Desta forma, encontrei na história de intelectuais como Anísio Teixeira, sob a perspectiva do olhar que Clarice Nunes (2000) empreendeu à sua trajetória, aproximação com as apropriações que tenho feito sobre a trajetória de Carvalho Neto, objeto do estudo em tela, no que tange aos ideais e ideias lançadas para a configuração de um Brasil melhor.

Para além de Advogados (1946), obra central desta seção, um conjunto de textos organizados por Carvalho Neto me levaram a desafiar as concepções aqui formadas sobre as aproximações do jurista Carvalho Neto com as ideias e pensamentos difundidos no Brasil República.
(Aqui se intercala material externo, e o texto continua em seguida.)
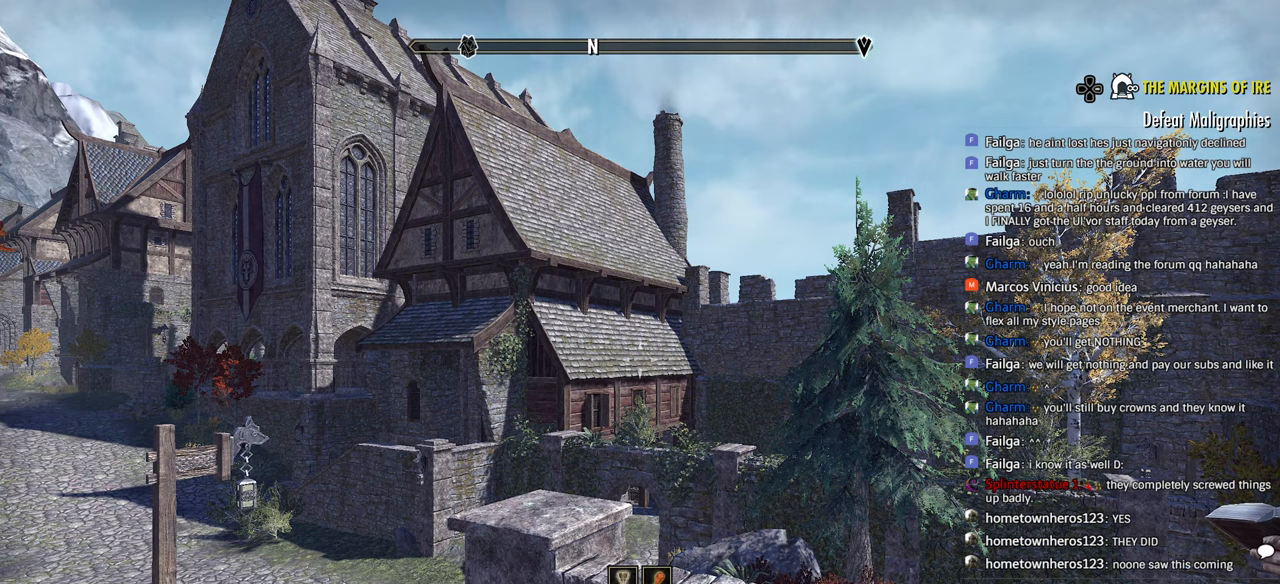
{"buttons": [], "left_stick": "center", "right_stick": "center", "events": []}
Vários fatores me permitiram chegar a tais conclusões, mesmo que provisórias e inconclusas, como qualquer pesquisa.

Num conjunto de textos denominado Fragmentos, publicado no mesmo ano de publicação do livro Advogados, no qual registrou sua luta entre o poder religioso e o temporal, o que não só lhe custou críticas dos seus adversos como também lhe provocou a necessidade de explicar à sociedade suas escolhas religiosas, Carvalho Neto denominou esta questão de “Delicado problema da Fé” (CARVALHO NETO, Diário de Sergipe, 1946).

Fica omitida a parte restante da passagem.